Gleichzeitig hat der Betriebsrat unter Beachtung des Verhältnismäßigkeitsgrundsatzes die Betriebsversammlung auch so zu organisieren und durchzuführen, dass möglichst geringe Dolmetscherkosten anfallen (LAG Baden-Württemberg, Beschluss v. 16.1.1998, 5 TaBV 14/96).

Bezüglich schriftlicher Übersetzungen eröffnet § 43 BetrVG die Möglichkeit, schriftliche Vorlagen des Tätigkeitsberichtes für ausländische Arbeitnehmer*innen übersetzen zu lassen. Dadurch soll die Möglichkeit der Information und der innerbetrieblichen Diskussion ermöglicht werden. Der Arbeitgeber ist verpflichtet, die hierfür anfallenden Kosten zu tragen (LAG Baden Württemberg 7 TaBV 5/82), jedoch nicht in Kleinbetrieben (LAG Düsseldorf, Beschluss v. 30.1.1981, 16 TaBV 21/80).

Was können Betriebsräte zukünftig machen?

Zusammenfassend ermöglichen sowohl das Betriebsverfassungsgesetz als auch die Rechtsprechung seit den 80er-Jahren den Betriebsräten, in der Durchführung ihrer Aufgaben nicht nur die „Erreichbarkeit“ migrantischer Beschäftigten anzustreben, sondern sie auch mit praktischen Maßnahmen durchzusetzen.

Bei der Durchsetzung dieser Zielsetzung haben Betriebsräte hauptsächlich zwei Möglichkeiten:
Einerseits können Betriebsversammlungen mit der Einbeziehung von Dolmetscher*innen so geplant werden, dass die Ablehnung des Arbeitsgebers, die Kosten zu tragen, nicht gerechtfertigt sein kann. Das ist besonders bei Betriebsversammlungen der Fall, in denen über Themen zu personellen Maßnahmen berichtet wird.

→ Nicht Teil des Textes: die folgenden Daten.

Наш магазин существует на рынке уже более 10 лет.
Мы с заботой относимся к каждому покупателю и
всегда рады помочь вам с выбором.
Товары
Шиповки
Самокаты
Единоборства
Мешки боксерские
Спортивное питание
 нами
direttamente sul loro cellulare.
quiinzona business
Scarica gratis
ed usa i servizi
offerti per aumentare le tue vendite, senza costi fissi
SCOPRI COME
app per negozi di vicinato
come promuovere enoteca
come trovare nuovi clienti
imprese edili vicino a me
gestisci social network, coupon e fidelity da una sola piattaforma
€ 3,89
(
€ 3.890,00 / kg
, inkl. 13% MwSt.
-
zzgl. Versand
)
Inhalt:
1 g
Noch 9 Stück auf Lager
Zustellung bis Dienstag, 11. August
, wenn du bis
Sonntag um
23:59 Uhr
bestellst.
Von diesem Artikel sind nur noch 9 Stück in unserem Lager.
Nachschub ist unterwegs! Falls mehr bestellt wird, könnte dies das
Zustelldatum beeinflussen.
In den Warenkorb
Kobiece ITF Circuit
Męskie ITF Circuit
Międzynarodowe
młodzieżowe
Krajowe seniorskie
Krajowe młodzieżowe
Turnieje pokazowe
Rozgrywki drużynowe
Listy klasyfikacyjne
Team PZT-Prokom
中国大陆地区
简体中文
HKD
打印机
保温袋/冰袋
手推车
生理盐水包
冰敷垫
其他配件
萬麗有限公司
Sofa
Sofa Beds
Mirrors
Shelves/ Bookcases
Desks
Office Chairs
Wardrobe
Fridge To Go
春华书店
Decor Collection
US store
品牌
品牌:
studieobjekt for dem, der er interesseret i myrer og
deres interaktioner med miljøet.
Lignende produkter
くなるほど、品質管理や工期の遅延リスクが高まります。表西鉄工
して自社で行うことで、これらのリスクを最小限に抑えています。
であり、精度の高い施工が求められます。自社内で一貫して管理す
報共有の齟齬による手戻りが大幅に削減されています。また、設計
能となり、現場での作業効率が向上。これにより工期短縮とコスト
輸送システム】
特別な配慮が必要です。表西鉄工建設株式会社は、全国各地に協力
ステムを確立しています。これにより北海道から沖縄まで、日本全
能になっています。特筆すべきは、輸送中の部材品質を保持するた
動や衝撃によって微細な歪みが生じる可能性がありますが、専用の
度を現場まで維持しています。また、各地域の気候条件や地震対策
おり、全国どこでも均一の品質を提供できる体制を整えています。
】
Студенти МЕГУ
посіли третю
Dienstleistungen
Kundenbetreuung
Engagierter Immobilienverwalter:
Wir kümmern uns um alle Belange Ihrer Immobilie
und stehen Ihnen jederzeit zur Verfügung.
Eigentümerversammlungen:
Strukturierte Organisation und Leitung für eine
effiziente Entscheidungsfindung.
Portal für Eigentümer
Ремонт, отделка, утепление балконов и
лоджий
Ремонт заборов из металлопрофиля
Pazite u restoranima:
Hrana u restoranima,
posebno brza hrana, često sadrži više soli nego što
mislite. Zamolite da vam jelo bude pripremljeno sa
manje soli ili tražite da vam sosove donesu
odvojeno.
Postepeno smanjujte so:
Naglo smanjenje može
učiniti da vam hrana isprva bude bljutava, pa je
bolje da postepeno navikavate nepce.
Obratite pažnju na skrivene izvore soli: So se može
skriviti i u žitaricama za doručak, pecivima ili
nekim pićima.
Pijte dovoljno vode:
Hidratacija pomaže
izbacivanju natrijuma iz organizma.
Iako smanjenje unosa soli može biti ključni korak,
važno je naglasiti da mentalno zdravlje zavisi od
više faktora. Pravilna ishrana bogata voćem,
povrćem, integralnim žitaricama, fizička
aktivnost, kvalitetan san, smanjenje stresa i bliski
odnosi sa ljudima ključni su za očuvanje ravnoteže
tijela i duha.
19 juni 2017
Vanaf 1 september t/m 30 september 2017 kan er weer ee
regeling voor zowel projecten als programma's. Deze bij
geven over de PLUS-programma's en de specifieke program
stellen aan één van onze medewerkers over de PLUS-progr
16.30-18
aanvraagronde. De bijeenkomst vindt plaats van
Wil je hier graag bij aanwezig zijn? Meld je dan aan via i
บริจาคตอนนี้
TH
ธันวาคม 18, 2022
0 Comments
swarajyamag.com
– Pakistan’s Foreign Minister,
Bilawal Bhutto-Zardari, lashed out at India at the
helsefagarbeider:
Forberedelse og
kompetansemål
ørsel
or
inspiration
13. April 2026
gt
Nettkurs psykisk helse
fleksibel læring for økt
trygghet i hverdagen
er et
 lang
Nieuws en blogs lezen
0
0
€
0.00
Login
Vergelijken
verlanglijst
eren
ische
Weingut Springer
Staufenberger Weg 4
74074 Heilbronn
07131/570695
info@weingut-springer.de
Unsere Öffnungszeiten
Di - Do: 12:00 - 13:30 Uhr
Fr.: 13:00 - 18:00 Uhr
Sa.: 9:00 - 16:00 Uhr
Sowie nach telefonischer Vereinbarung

Außerdem können Betriebsräte durch Umfragen mögliche Überlappungen der im Betrieb gesprochenen Sprachen anfragen, um die Anzahl der zu übersetzenden Sprachen bei Betriebsversammlungen gering zu halten.

Andererseits lässt sich nicht umgehen, dass der Anspruch auf Verdolmetschung zunehmend eingeklagt werden sollte, damit eine breite Rechtsprechung entstehen kann, die die Vielfalt der Betriebe abbildet. Dieser Aspekt ist besonders zu beachten, da das Thema vom Bundesarbeitsgericht noch nicht entschieden wurde, obwohl eingewanderte Beschäftigte seit Jahrzehnten eine wesentliche Rolle in den Betrieben spielen.

Schließlich sollten Betriebsräte und Belegschaften sich mit dem damit verbundenen allgemein gesellschaftspolitischen Thema beschäftigten, nämlich den strukturellen Barrieren, die geringe Sprachkenntnisse begründen. Kolleg*innen zum Thema zu sensibilisieren, ist eine unabdingbare Aufgabe, die nicht unterschätzt werden darf. Davon ist die Zukunft der Mitbestimmung abhängig.